BEGIN Extract to read

I'll be the first to admit though that the manner in which I think about this might be flawed. But then what does it really mean to articulate flawed thinking in a world that is wholly determined? What [realistically] does it mean to speak of something as inevitably flawed?
It just means that you've got other experiences swimming through your mind besides just unadulterated logic. We're not all Spock. In the whole flux of thinking, there exists other kinds of experiences: emotion, desires, alterior motives, unconscious processes, and these all have an impact on how our minds, taken as a whole, unfold. All these come together to determine the course the mind takes, and so from a strictly logical point of view, one's thinking can be "flawed". But there are other forms of "necessity" (or "justification" if necessity is too strong a word) that inhere in experiences other than thought, which "compensate" for the flawed thinking that so often happens with human beings.
Me, I can't [realistically] even imagine how a human mind can possibly wrap itself around this. Why? Because it is the mind that is trying to discover the nature of itself.
Yes, that's the trap we fall into when we attempt to examine ourselves from the third-person point of view. We attempt to imagine a "self" or a "mind" or a "consciousness" as though it were there before us, ready to be studied, to be examined--scientifically, objectively--but from the first-person point of view, we examine ourselves subjectively--what that means is that we simply note what we're experiencing, we note what it feels like to be in situation X--for example, what it feels like to taste a pineapple or to listen to a particular song or what it's like to be threatened by an angry mob. Noting these things to one's self is a simple task. We simply have the experience and form a thought about how that experience feels--we don't have to turn around and look at ourselves as if to observe the experience from the third-person point of view--we simply have to
have the experience and allow it to take its course (which involved, among other things, allowing it to settle into thoughts, memories, insights, etc.--all things which allow us to "understand" what we're experiencing).
In that exercise, we amass a wealth of information on what the mind (or consciousness) consists of--what subjective experience consists of--for all subjective experience amounts to is just what things feel like to us--and once we've got that, we have everything we need. There is no need to "step outside" the experience and see it from the third-person point of view because, as far as I'm concerned, there isn't such a thing--subjective experience
just exists in a first-person mode of being.

END Extract to read
BEGIN Dataset section

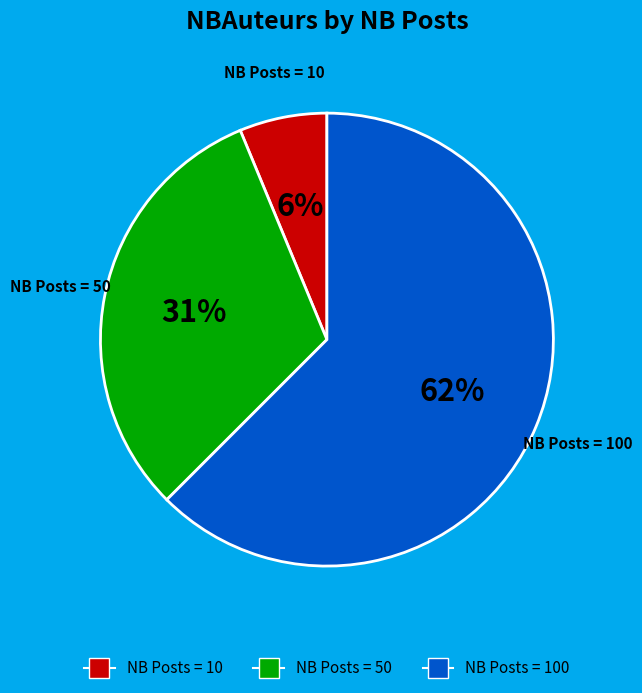

To the nearest percent, what is the average slice percentage?

33%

END Dataset section

▶ To do
Can you quote word for word the text on flawed thinking and self-examination, beginning at the words "It just means" and stopping after "nature of itself."?

▶ Written solution
It just means that you've got other experiences swimming through your mind besides just unadulterated logic. We're not all Spock. In the whole flux of thinking, there exists other kinds of experiences: emotion, desires, alterior motives, unconscious processes, and these all have an impact on how our minds, taken as a whole, unfold. All these come together to determine the course the mind takes, and so from a strictly logical point of view, one's thinking can be "flawed". But there are other forms of "necessity" (or "justification" if necessity is too strong a word) that inhere in experiences other than thought, which "compensate" for the flawed thinking that so often happens with human beings.
Me, I can't [realistically] even imagine how a human mind can possibly wrap itself around this. Why? Because it is the mind that is trying to discover the nature of itself.